"Please do not trouble," he said; "I am not going any further. I only want to speak to this gentleman coming along. I beg you will not trouble to move the easel. Artists must not be disturbed, or the inspiration may desert them," he added to Francis Lisle, with a pleasant smile.
"Thank you, thank you," said Lisle, still clutching the easel; but Grey had turned the chair with its front to the sea, and the duke called to Yorke, who had come upon them at this juncture.
"What a pretty place, Yorke!" he said. "Have you had your stroll? Shall we go back?"
Yorke had discreetly kept behind the chair, and out of sight of his cousin's sharp eyes.
"All right," he assented.
"Will you give me a cigar?" said the duke.

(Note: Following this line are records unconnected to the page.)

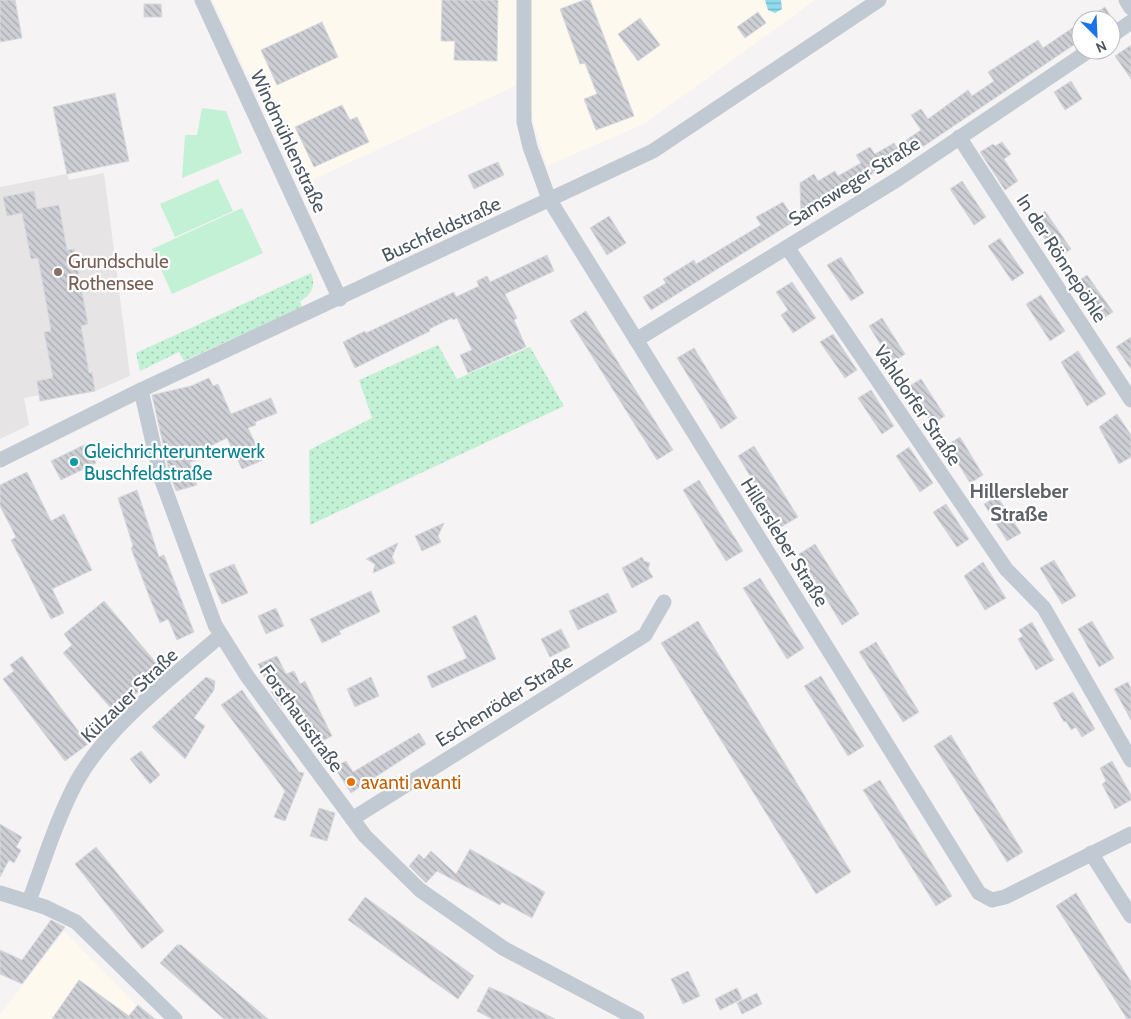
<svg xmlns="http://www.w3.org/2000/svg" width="1131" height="1019" viewBox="0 0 1131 1019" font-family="Cabin,sans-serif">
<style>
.commercial{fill:#fdf9ef}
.education{fill:#e6e4e5}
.grass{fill:url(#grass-dots)}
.green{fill:#c3f1d5}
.water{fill:url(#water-rules)}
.building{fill:url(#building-back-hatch);stroke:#d7d9de}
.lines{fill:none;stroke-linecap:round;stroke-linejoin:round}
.minor{stroke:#c1cad2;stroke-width:15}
.education-dot{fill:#8d6e63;stroke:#fff;stroke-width:2}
.culture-dot{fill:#0f9aa8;stroke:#fff;stroke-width:2}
.food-dot{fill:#e8710a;stroke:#fff;stroke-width:2}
.labels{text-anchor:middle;stroke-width:4.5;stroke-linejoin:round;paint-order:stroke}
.street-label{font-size:19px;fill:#4a5661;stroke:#fff}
.education-label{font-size:19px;fill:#785e54;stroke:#fff;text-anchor:start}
.culture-label{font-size:19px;fill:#0d838f;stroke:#fff;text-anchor:start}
.food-label{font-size:19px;fill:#c56008;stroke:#fff;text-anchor:start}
.neighbourhood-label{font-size:20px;font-weight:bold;fill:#5f6368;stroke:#fff}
</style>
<defs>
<pattern id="grass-dots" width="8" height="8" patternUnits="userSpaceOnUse" patternTransform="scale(1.25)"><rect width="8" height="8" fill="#c3f1d5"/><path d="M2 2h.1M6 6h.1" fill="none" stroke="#a0c6b0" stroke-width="1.8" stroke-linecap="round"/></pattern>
<pattern id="water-rules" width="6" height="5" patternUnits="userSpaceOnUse" patternTransform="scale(1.25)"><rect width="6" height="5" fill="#90daee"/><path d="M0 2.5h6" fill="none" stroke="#78b4c4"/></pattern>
<pattern id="building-back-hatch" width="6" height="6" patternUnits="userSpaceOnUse" patternTransform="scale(1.25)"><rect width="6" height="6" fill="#cdcfd5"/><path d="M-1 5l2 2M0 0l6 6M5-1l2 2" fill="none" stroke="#a8abb0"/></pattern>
</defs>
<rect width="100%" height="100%" fill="#f5f3f3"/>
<path class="commercial" d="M213 0H815L644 124 547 166 532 118 530 79 299 186Z
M64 931 136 1005 126 1019H0V1015Z"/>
<path class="education" d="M104 173 130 376 95 391 40 401 39 395 24 398 29 425 0 439V187L67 174 69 180Z"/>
<path class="grass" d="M311 273C316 285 312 295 300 301L302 307 184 361 179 352 140 371 136 353Z
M438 345 457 379 530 347 564 406 310 525 309 450 372 418 359 380Z"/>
<path class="green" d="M202 108 226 111 242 153 182 178 185 135H197Z
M218 179 233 211 175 237 160 204Z
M242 208 263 253 172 294 152 249Z"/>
<path class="water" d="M765 0H781L782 9 775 13 768 10Z"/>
<path class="building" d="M0 0H15L22 38 0 42Z
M442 0H498L497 61 454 60 455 41H441Z
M584 0H590L634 116 596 130 584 99 597 94 585 63 580 64 560 9Z
M144 4H161L162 17H144Z
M1105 7 1113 20H1085Z
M758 12 766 23 745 38 737 27Z
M640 18 660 45 638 61 618 34Z
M322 22 338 57 277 85 261 50Z
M1081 22V40L921 148 919 145 801 217 800 183 814 174 818 181 835 171 838 176 861 163 856 155 870 147 875 154 894 143 896 147 921 130 911 115 921 109 928 119 968 90 972 96 994 81 988 72 1038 40 1043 48Z
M1131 45V79L1115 56Z
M1071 81 1082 99 1065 110 1054 92Z
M115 93 129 161 67 174 53 107Z
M342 105 350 120 357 117 369 142 314 167 295 127Z
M1002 142 1011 154 1004 159 1018 181 1005 190 980 152 993 144 995 146Z
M498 162 504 175 474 189 468 175Z
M962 181 986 217 974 225 950 189Z
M34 191 37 209 59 205 67 250 74 249 88 324 81 326 89 373 92 372 95 391 40 401 37 381 53 378 44 332 51 331 49 318 38 258 31 259 22 213 7 216 3 197Z
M783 202 795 221 651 310 643 297 666 283 663 279 694 260 696 264 761 225 756 217Z
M1045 211 1071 249 1058 258 1032 220Z
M609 216 626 243 607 255 590 228Z
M1000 238 1024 273 1012 281 988 246Z
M547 255 554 271 505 294 517 318 514 320 526 347 468 373 460 355 472 350 457 318 453 320 452 318 429 329 430 331 355 368 343 342 365 331 366 333 454 292 456 297 479 286 477 281 487 276 490 282Z
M841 257 864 293 851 301 827 265Z
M1087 275 1113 312 1099 321 1074 284Z
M792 282 816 318 793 333 781 315 788 310 776 292Z
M1041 295 1065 331 1050 341 1026 304Z
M586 311 673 450 657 460 570 321Z
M882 318 905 354 892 363 869 326Z
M833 334 857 370 845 378 820 342Z
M1131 337V369L1116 347Z
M694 348 737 418 721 429 677 358Z
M1078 351 1106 394 1087 406 1061 362Z
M209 378 213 386 218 384 231 414 271 398 277 413 255 422 256 425 248 428 263 460 242 469 227 438 196 453 198 460 190 462 197 485 176 491 170 475 152 395 191 386Z
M921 379 945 416 932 424 908 387Z
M871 390 894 426 882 434 858 398Z
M1117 414 1131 435V457L1119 464 1099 427Z
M960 437 983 475 970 483 947 445Z
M86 444 96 463 61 480 51 461Z
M754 446 798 517 781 527 738 456Z
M909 447 933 483 920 492 896 456Z
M27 472 51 521 64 514 92 570 52 589 64 613 51 619 11 540 16 537 0 506V485Z
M699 480 743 551 726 561 683 490Z
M137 490 159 557 164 555 194 632 177 640 168 619 160 623 149 596 131 548 133 546 118 498Z
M997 496 1021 533 1007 541 984 504Z
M946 504 969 539 957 547 933 512Z
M444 523 438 536 441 542 422 551 415 536Z
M398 543 392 557 395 563 373 573 375 564 366 559Z
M815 544 859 614 842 625 799 554Z
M642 557 644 561 650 563 648 569 653 577 632 588 622 568Z
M1054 560 1076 596 1062 604 1040 568Z
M983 562 1006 598 985 610 964 576Z
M234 564 248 593 222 604 209 574Z
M760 578 804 648 787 659 743 588Z
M371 591 380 612 339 631 341 634 322 643 310 619Z
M608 593 617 612 578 630 569 611Z
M104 601 163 671 114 712 63 653 72 645 64 634Z
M276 608 284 626 266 634 258 616Z
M476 615 496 659 432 688 427 676 467 658 452 627Z
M698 621 851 872 816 894 661 643Z
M1092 621 1114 658 1099 667 1078 629Z
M1032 622 1054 660 1036 670 1018 639 1023 636 1019 630Z
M561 629 570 647 550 657 541 639Z
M876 642 919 712 903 722 859 652Z
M22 656 88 744 65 761 3 679 14 671 10 665Z
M277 656 286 674 294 671 300 684 305 681 332 736 312 746 290 701 281 706 273 695 258 664Z
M821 676 864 746 848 756 804 686Z
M206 677 215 681 214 690 194 718 205 726 185 759 152 727Z
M371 677 379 696 355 707 347 689Z
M1128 682 1131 689V720L1114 689Z
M242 690 299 772 304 773 285 821 274 817 285 791 221 705Z
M1073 692 1095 729 1082 737 1076 727 1071 730 1066 721 1064 722 1053 703Z
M419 733 426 744 351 793 334 767 346 761 353 772Z
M951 735 1023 852 1007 862 934 746Z
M141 751 160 775 150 784 130 759Z
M1112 761 1131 795V800L1115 809 1102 784 1106 781 1100 768Z
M880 780 952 896 936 906 863 790Z
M319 808 335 813 327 841 310 836Z
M0 824 22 837 16 847 21 850 14 863 9 860 0 877Z
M96 847 164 931 142 949 75 864Z
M470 849 545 892 532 918 502 902 500 905 437 871 426 883 409 866 419 854 424 859 431 851 456 874Z
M1076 893 1131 982V1019H1127L1056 906Z
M365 897 474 976 458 999 348 920Z
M51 920 65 927 22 984 0 974V950L22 960Z
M177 945H181L268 1019H224L160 963Z
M688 971 700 996 683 1004 671 979Z
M79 980 129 1016 138 1005 155 1019H52Z
M489 987 509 996 555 1019H492L477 1011Z
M737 988 742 999 720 1010 715 999Z
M757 993 762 1004 742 1014 737 1003Z"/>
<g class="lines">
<path class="minor" d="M202 0 340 299
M524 0V122L530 147 549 199 979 893 992 900 1005 897 1131 834
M1126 0 1131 8
M1111 36 1131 22
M959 137 1131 400
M787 247 1006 569 1044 608 1131 760
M636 340 898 179 1090 50
M141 390 161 478 215 625 247 676 365 836 420 890 503 948 637 1019
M0 460 141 390 653 151 879 0
M352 819 645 635 664 602
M1091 853 1131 916
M0 893 45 907 76 922 175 1019
M29 901C44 861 57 818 77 781 108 725 173 677 221 635"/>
</g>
<circle class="education-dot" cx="58" cy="272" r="5"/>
<circle class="culture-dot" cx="74" cy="462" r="5"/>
<circle class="food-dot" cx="351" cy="782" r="5"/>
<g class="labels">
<g class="street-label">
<text transform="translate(289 141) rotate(65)" y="7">Windmühlenstraße</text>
<text transform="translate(854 181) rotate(-32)" y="7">Samsweger Straße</text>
<text transform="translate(441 229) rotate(-25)" y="7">Buschfeldstraße</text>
<text transform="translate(1062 258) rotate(57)" y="7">In der Rönnepöhle</text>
<text transform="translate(918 405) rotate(56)" y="7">Vahldorfer Straße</text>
<text transform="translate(785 542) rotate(58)" y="7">Hillersleber Straße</text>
<text transform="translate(129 695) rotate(-44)" y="7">Külzauer Straße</text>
<text transform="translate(504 700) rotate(-32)" y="7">Eschenröder Straße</text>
<text transform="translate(302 718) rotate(54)" y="7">Forsthausstraße</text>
</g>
<g class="education-label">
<text x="68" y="268">Grundschule<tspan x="68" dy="22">Rothensee</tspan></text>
</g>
<g class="culture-label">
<text x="84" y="458">Gleichrichterunterwerk<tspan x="84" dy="22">Buschfeldstraße</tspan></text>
</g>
<g class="food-label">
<text x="361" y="789">avanti avanti</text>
</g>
<g class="neighbourhood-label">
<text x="1019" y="498">Hillersleber<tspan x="1019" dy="23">Straße</tspan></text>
</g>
</g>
<g transform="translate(1096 35) rotate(156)"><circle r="24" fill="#ffffff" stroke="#b7bbc0"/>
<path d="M0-4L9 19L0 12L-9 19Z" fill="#1a73e8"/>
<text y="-8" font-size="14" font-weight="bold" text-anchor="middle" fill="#4a5661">N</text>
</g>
</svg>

Yorke came up to the chair and put his hand in his pocket, and thoughtlessly extended the cigar case.
"Thanks. Good gracious! Why, it is soaking wet! Hallo, Yorke," and the duke screwed his head round. "Why, where have you been? What have you been doing?"
Yorke flushed, and cast an appealing glance at Leslie's downcast face. To be made the center of an astonished and absurdly admiring group, to be made a cheap twopenny-halfpenny hero of, was more than he could stand.
"Oh it's nothing," he growled. "Had an accident—tumbled into the sea."